= Given passage =

Search code examples
rprobability

Survival probability based on continuous variable in R | Titanic dataset


Following is the titanic data set in which I am trying to find the conditional probability of survival based on sex and fare. Sex is a categorical variable and fare is continuous variable.

library(PASWR2)
library(magrittr)
library(data.table)

# convert dataset from data frame to data table 
titanic3 <- copy(TITANIC3)
setDT(titanic3)

The following statement finds the probability of the exact value of fare, however, I want to find it based on the probability distribution of the fare column.

titanic3[, survival_prob := round(100 * mean(survived), 1), by = .(fare, sex)]

I have tried to convert the fare variable from continuous to categorical and then calculated the probability, and the results were somewhat accurate however, probability change substantially based on the size of bins I create while making the categorical variable.

Is there a better way to do so?

Thanks.


Solution

  • You want to know the conditional probability of survival based on sex and fare. However, fare is a continuous variable. So you cannot simply apply your approach. In your scenario it is necessary to find a proper statistical approach.

    One approach is logistic regression. At first, you estimate a statistical model using logistic regression. Then you extract from object mdl the fitted values which correspond to the conditional probabilities you want. Note, however, that there are different statistical approaches to estimate conditional probabilities and logistic regression is only one of them. It is widely used for tasks like this one, though.

    library(PASWR2)
    library(magrittr)
    library(data.table)
    
    
    titanic3 <- copy(TITANIC3)
    setDT(titanic3)
    
    
    # use logistic regression to estimate the conditional probability to survive
    # based on fare and sex
    mdl <- glm(survived ~ fare + sex, family = binomial(), data = titanic3)
    
    # extract fitted values which corresponds to the conditional probability
    mdl$fitted.values

= Data supplied =
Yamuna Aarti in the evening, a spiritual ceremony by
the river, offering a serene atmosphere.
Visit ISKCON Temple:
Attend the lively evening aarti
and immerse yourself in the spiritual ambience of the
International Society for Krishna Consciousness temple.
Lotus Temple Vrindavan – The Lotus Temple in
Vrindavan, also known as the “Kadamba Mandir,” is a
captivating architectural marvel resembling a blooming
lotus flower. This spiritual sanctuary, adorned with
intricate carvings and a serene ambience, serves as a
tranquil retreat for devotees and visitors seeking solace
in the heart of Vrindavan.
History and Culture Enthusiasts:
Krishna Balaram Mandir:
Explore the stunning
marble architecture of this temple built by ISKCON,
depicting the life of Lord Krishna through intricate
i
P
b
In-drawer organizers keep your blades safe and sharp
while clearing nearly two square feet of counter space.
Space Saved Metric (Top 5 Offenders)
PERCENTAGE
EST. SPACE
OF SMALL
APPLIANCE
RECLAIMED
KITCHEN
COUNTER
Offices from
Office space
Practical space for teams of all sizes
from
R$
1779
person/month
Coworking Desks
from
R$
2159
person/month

* * *

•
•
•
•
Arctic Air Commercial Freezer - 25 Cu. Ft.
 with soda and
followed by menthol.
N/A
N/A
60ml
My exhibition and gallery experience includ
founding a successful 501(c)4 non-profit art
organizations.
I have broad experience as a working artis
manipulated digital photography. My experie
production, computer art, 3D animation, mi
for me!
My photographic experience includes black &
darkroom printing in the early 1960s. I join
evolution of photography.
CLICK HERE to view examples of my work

= Required action A =
Quote the Titanic thread from "titanic3[, survival_prob := round(100" to "way to do so?".
= Required action B =
In the Titanic thread, what statistical method does the solution use to estimate the conditional probability of survival from fare and sex?
The material was drawn from a source unrelated to the Titanic thread.

= Task solution A =
titanic3[, survival_prob := round(100 * mean(survived), 1), by = .(fare, sex)]

I have tried to convert the fare variable from continuous to categorical and then calculated the probability, and the results were somewhat accurate however, probability change substantially based on the size of bins I create while making the categorical variable.

Is there a better way to do so?

= Task solution B =
Logistic regression.